Charged rotating BTZ black holes in noncommutative spaces and torsion gravity

TL;DR

This paper explores charged rotating BTZ black holes in noncommutative space using Chern-Simons theory, revealing that noncommutativity induces torsion and relates deformed and original Einstein equations via a coordinate transformation.

Contribution

It introduces a first-order noncommutative deformation of BTZ black holes and demonstrates the emergence of torsion within the Einstein-Cartan framework.

Findings

Noncommutativity induces nontrivial torsion.
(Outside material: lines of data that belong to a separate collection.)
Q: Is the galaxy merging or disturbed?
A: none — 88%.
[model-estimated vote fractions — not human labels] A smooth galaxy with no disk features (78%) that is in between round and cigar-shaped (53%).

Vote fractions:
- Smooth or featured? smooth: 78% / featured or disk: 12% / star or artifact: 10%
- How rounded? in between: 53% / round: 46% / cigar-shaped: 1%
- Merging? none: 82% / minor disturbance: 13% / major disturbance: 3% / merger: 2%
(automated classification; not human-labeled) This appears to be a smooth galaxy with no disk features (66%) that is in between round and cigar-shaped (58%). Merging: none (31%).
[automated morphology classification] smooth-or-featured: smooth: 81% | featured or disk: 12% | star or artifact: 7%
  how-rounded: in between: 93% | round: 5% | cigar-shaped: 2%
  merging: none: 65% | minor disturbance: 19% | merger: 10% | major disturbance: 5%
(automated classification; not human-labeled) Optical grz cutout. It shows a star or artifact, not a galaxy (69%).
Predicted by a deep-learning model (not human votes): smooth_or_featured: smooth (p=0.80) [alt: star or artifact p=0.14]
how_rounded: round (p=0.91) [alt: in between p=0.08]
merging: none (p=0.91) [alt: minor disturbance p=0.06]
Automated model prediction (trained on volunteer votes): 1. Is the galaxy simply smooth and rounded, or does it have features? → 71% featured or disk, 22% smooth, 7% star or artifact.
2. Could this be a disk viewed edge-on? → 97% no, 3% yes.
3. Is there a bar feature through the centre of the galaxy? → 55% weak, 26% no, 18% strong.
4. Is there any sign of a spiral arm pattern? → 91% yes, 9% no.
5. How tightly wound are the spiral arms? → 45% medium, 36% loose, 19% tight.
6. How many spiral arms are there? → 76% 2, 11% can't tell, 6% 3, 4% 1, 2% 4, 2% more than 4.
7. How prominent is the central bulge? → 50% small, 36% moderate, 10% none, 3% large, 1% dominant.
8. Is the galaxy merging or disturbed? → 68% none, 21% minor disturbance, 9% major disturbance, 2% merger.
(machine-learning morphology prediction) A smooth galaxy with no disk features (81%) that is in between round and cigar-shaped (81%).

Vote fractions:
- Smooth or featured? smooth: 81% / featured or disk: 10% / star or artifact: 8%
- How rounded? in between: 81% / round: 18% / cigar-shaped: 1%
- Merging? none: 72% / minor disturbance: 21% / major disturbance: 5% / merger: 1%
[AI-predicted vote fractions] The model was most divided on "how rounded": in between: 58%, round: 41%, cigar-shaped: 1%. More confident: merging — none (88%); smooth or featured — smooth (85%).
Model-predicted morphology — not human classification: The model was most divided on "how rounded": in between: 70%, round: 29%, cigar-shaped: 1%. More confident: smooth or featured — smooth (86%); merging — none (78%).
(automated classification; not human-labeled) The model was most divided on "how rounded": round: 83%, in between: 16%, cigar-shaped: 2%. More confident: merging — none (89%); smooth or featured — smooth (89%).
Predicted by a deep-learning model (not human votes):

Deformed and original Einstein equations are related by a coordinate transformation.

The deformation is captured using the Seiberg-Witten map.

Abstract

We consider charged rotating BTZ black holes in noncommutative space by use of Chern-Simons theory formulation of $2+1$ dimensional gravity. The noncommutativity between the radial and the angular variables is introduced through the Seiberg-Witten map for gauge fields, and the deformed geometry to the first order in the noncommutative parameter is derived. It is found that the deformation also induces nontrivial torsion, and the Einstein-Cartan theory appears to be a suitable framework to investigate the equations of motion. Though the deformation is indeed nontrivial, the deformed and the original Einstein equations are found to be related by a rather simple coordinate transformation.